WHAT YOU ARE ASKED TO DO:
Could you reproduce the data below with "collectors" swapped for "collected by" everywhere and nothing else changed?

==== THE RECORDS ====

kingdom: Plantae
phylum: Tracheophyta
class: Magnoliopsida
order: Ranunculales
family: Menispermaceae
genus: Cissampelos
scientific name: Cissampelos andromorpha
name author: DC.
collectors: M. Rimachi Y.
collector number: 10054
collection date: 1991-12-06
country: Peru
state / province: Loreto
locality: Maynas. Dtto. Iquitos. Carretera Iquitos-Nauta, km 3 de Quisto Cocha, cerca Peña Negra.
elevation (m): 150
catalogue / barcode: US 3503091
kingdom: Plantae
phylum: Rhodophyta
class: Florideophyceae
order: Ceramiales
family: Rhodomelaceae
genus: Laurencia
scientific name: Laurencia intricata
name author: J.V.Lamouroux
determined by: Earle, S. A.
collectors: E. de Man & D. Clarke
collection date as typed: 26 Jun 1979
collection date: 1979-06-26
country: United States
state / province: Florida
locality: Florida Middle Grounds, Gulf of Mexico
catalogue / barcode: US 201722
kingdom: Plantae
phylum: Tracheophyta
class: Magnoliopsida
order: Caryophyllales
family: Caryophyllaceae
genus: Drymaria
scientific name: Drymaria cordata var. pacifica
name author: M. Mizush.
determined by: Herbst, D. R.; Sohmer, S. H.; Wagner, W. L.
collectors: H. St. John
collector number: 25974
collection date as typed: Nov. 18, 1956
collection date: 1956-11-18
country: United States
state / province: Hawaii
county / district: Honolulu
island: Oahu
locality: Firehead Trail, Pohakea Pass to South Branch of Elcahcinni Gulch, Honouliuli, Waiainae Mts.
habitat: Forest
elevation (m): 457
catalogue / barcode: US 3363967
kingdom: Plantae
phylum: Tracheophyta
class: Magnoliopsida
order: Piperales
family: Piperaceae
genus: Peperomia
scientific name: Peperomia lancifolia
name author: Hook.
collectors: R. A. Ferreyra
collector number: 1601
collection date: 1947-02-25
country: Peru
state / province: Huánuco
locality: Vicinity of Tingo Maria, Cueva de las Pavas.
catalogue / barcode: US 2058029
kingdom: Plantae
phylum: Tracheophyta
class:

====

TASK SOLUTION:
kingdom: Plantae
phylum: Tracheophyta
class: Magnoliopsida
order: Ranunculales
family: Menispermaceae
genus: Cissampelos
scientific name: Cissampelos andromorpha
name author: DC.
collected by: M. Rimachi Y.
collector number: 10054
collection date: 1991-12-06
country: Peru
state / province: Loreto
locality: Maynas. Dtto. Iquitos. Carretera Iquitos-Nauta, km 3 de Quisto Cocha, cerca Peña Negra.
elevation (m): 150
catalogue / barcode: US 3503091
kingdom: Plantae
phylum: Rhodophyta
class: Florideophyceae
order: Ceramiales
family: Rhodomelaceae
genus: Laurencia
scientific name: Laurencia intricata
name author: J.V.Lamouroux
determined by: Earle, S. A.
collected by: E. de Man & D. Clarke
collection date as typed: 26 Jun 1979
collection date: 1979-06-26
country: United States
state / province: Florida
locality: Florida Middle Grounds, Gulf of Mexico
catalogue / barcode: US 201722
kingdom: Plantae
phylum: Tracheophyta
class: Magnoliopsida
order: Caryophyllales
family: Caryophyllaceae
genus: Drymaria
scientific name: Drymaria cordata var. pacifica
name author: M. Mizush.
determined by: Herbst, D. R.; Sohmer, S. H.; Wagner, W. L.
collected by: H. St. John
collector number: 25974
collection date as typed: Nov. 18, 1956
collection date: 1956-11-18
country: United States
state / province: Hawaii
county / district: Honolulu
island: Oahu
locality: Firehead Trail, Pohakea Pass to South Branch of Elcahcinni Gulch, Honouliuli, Waiainae Mts.
habitat: Forest
elevation (m): 457
catalogue / barcode: US 3363967
kingdom: Plantae
phylum: Tracheophyta
class: Magnoliopsida
order: Piperales
family: Piperaceae
genus: Peperomia
scientific name: Peperomia lancifolia
name author: Hook.
collected by: R. A. Ferreyra
collector number: 1601
collection date: 1947-02-25
country: Peru
state / province: Huánuco
locality: Vicinity of Tingo Maria, Cueva de las Pavas.
catalogue / barcode: US 2058029
kingdom: Plantae
phylum: Tracheophyta
class:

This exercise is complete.